_Job:_ Report how many lines in the records below contain the string "closest", with case counting, and give only the number.

_Exercise input:_
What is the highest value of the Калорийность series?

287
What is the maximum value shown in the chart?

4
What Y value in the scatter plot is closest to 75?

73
* * *
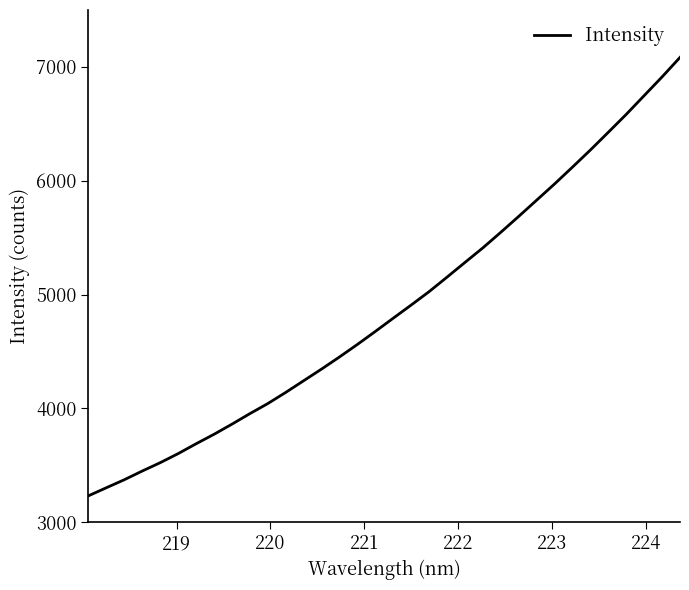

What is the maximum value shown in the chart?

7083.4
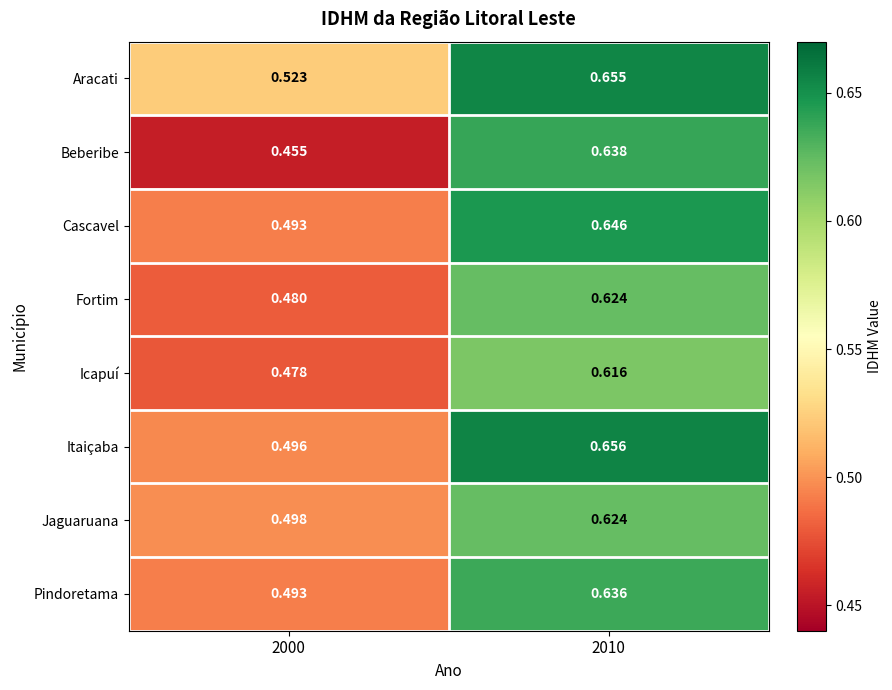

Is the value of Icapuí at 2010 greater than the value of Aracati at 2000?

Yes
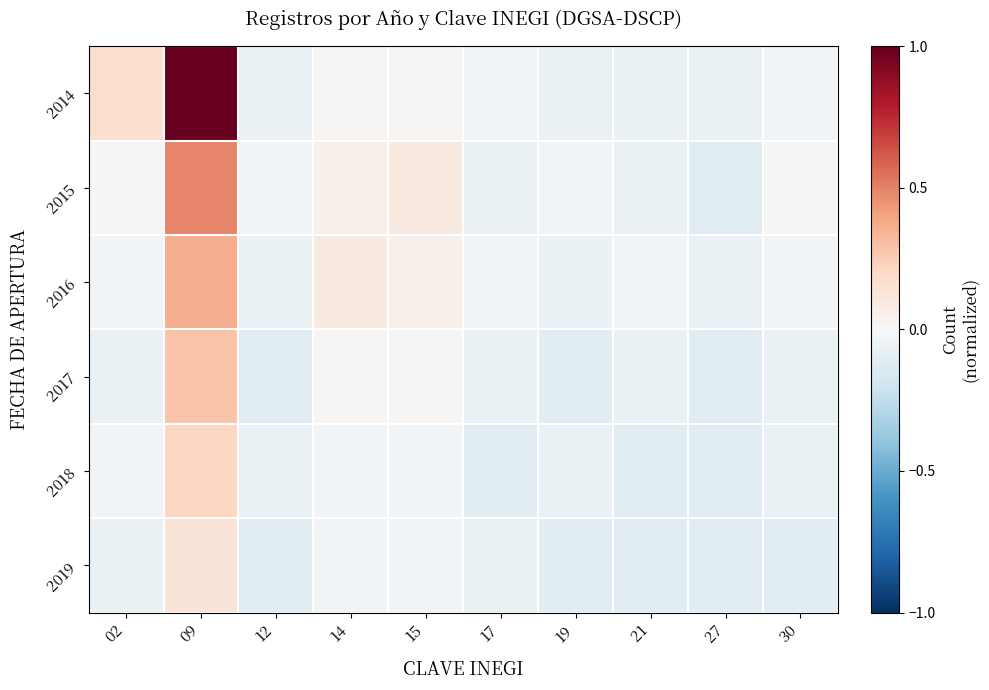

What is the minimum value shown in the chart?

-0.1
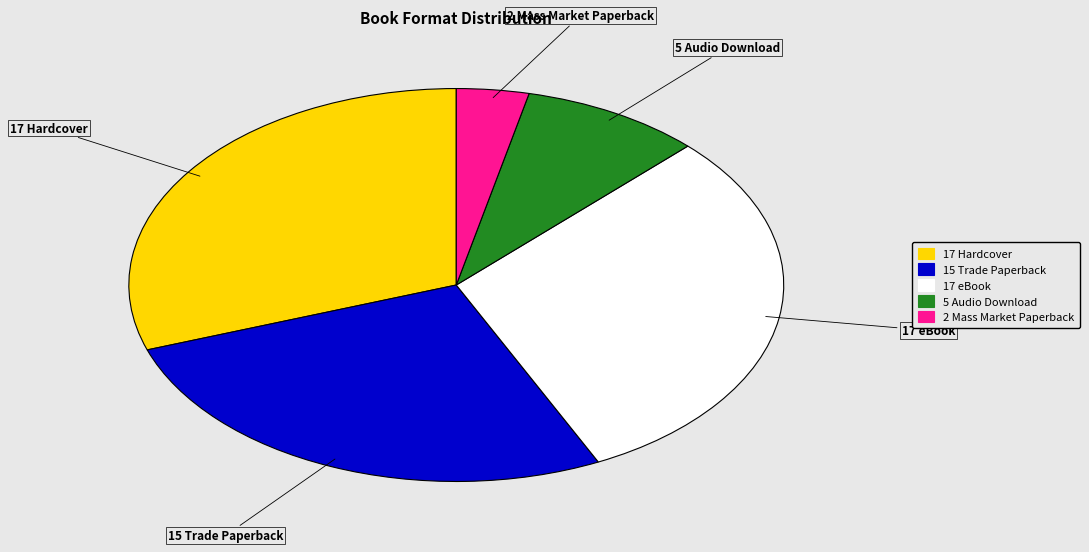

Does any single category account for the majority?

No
...
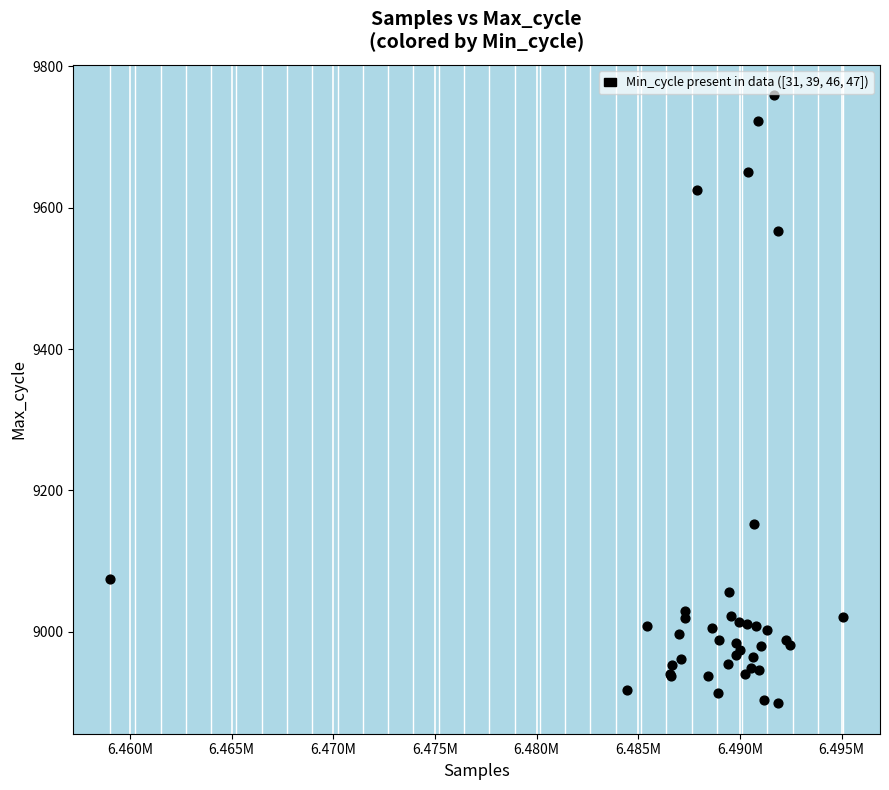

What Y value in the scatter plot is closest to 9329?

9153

_Reply to the task:_ 2